Should You Consider A HELOC?

A HELOC is worth considering if you want to access credit, but you don’t need a substantial amount of funding all at one time. It can also give you lower payments during the first few years that you have the HELOC since you are not in the repayment period and only need to make payments for the interest.

HELOCs are also best if you want to convert some of the balance to fixed interest rates or if you want a fixed repayment schedule.

You shouldn’t get a HELOC if you want to borrow for only a one-time expense, and this is because you might not be able to withdraw enough all at one time. If interest rates are currently on the rise in a market, you also might want to wait on getting a HELOC to avoid very high interest, which could make your monthly payments large.

How To Calculate Home Equity

The best way to get an idea of how much you can borrow is to determine how much equity you have in your home. Lenders will base how much financing you can get on the equity value of your home. So, the more equity you have, the more you can borrow.

Calculating your home equity can be a little complicated, especially if you are unsure how to do it. You first want to take the current value of your home and subtract the mortgage loan balance.

It’s easy to find your mortgage balance because you can do so through your online account with the mortgage lender. You can also look at the paper statements that come in the mail if you do not have an online account.

Finding your home’s value is a little more complicated though. You can always use a website like Zillow to get an estimate, but it might not always be accurate. You should also look at other homes in the area and see their value, as this can show you what the market looks like in your area. This still will not give you an exact figure, though.

To find the most accurate value of your home, you will need to have an appraiser look at the house and the property. You will need to pay the appraiser, though; sometimes, it costs as much as $400 or more.

Home Equity Financing Alternatives

Home equity is not your only option when borrowing money and getting financing. You can also consider one of the following.

  • Credit cards. These often give you quick access to money, but the interest rate is higher. You don’t need to own a home to get a credit card.

  • Personal loans. Sometimes personal loans have lower fees and faster approval than a home equity loan. You also don’t need to use collateral for a personal loan. They do not have tax rates like home equity loans, though.

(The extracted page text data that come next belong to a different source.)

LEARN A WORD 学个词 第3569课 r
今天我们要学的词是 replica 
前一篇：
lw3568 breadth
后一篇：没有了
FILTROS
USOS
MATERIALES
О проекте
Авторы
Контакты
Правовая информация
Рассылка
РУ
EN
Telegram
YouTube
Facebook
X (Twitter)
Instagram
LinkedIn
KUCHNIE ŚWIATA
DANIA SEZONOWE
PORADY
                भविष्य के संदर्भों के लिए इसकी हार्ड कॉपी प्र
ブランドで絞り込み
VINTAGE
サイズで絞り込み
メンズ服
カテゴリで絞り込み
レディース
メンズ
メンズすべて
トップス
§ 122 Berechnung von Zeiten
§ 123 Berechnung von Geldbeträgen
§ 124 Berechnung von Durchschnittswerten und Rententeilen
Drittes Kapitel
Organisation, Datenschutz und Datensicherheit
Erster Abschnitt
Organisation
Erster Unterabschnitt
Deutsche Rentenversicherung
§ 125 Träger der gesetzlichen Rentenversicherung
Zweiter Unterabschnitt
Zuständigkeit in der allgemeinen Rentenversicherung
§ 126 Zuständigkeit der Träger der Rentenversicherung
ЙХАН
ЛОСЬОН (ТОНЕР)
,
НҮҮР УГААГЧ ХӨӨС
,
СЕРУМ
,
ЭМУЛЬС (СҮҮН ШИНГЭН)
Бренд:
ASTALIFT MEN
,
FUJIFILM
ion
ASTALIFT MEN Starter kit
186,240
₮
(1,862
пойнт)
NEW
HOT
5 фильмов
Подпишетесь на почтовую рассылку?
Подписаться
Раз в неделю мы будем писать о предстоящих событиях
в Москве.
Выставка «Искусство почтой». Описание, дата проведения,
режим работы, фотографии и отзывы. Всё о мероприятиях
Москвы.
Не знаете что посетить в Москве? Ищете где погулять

  • Home improvement loans. You can take out a home improvement loan if you need financing for a home renovation or project. You can usually get these even if you have no home equity.

How To Build Home Equity

As you pay down your mortgage, you will naturally be able to build equity in your home. This is because it’s increasing in value, and your mortgage loan is decreasing. There are a few other ways you can build value in your home as well:

  • Make renovations to your home. Large-scale renovations will be hard when you cannot afford them, but small renovations can usually be done by tapping into the equity of your home.

  • Pay more than the minimum balance of your loan. If you can afford to, consider paying down your monthly mortgage quicker. You can even pay every two weeks instead of every month if you can.

  • Get a new home appraisal. Make sure you are getting appraisals regularly so that you always know the value of your home. This can also encourage you to make changes when needed if the value of your home is going down or staying the same.

Summary

Learning how to get equity out of your home can help finance a home improvement project or even something big like college tuition for a child, you can tap into your home’s equity. Most people can access the equity in their home through home equity loans, home equity lines of credit, or cash-out refinancing.